Eighty-six is slang meaning “to throw out,” “to get rid of,” or “to refuse service to.” It comes from 1930s soda-counter slang meaning that an item was sold out. There is varying anecdotal evidence about why the term eighty-six was used, but the most common theory is that it is rhyming slang for nix.
Yeah 86 doesn’t really mean to get rid of something. At least in my time in the restaurant industry I never heard it used that way. It just means that we were out of something.
Never heard of it so I had to look
https://www.merriam-webster.com/wordplay/eighty-six-meaning-origin
Yeah 86 doesn’t really mean to get rid of something. At least in my time in the restaurant industry I never heard it used that way. It just means that we were out of something.

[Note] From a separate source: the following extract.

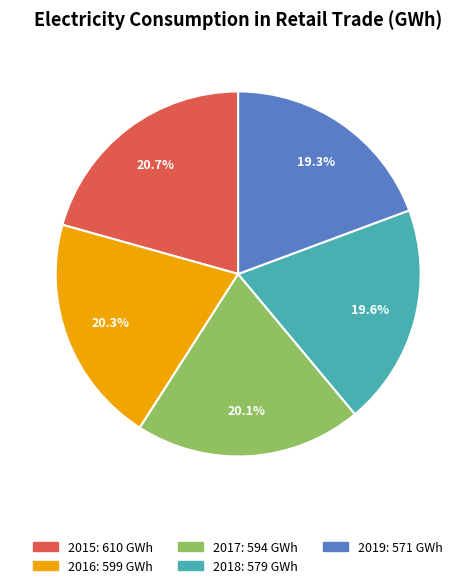

Approximately how many times larger is the value at 2015 compared to 2016?

1.0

That was my experience as well. Though we would also refer to a banned customer as “86’d.”
Same meaning in my experience. The patron is kicked out. 86’d is the past tense. ‘they have been 86’d’
You no longer have any of that product, ingredient, or in this case customer.

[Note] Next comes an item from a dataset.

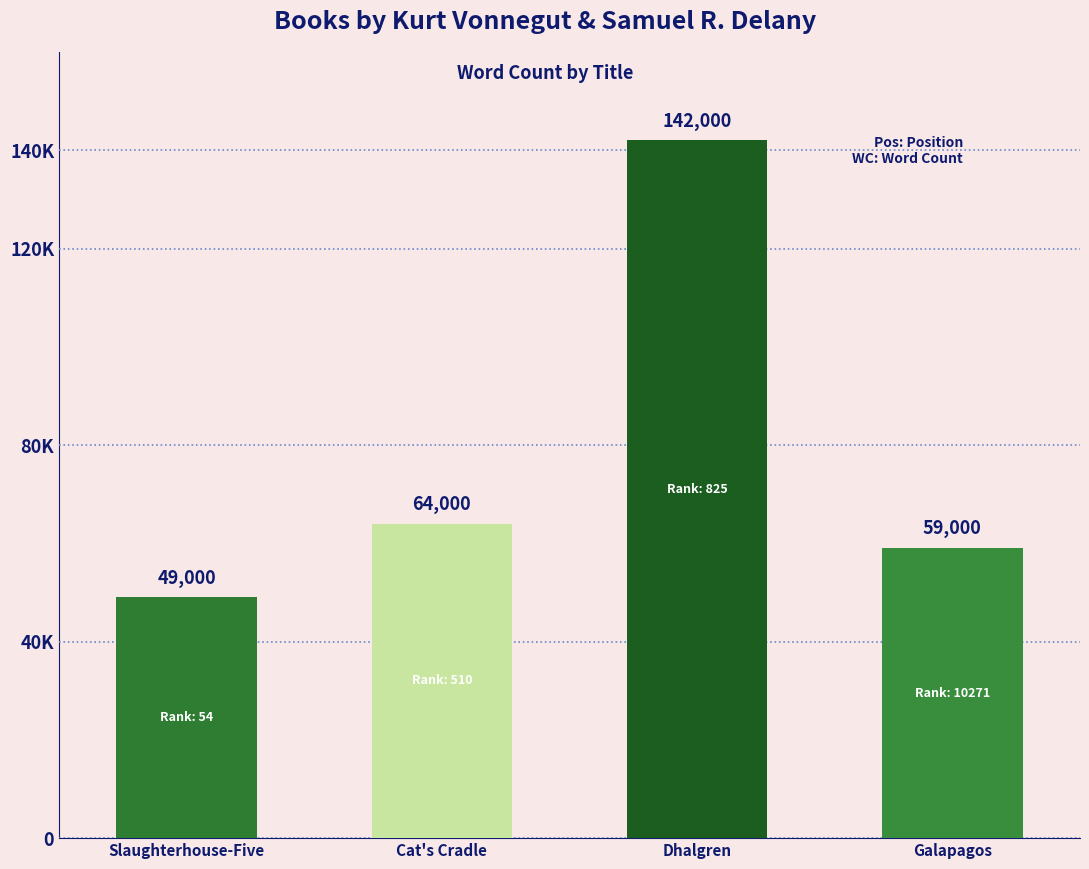

Reading left to right, what are all the values shown in this chart?

49000	64000	142000	59000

In a workshop environment I’ve heard “86 it” to mean “get rid of it.” synonymous with “shitcan it.”
And that’s the joke behind Agent 86’s number on Get Smart. He’s a bad agent, and someone should have gotten rid of him.
There’s a timely reference. Get Smart: In Color.
I heard/read years ago “86ing” came from the old west referring to killing somebody. You’d take them “80 miles out” and bury them “6 feet deep.”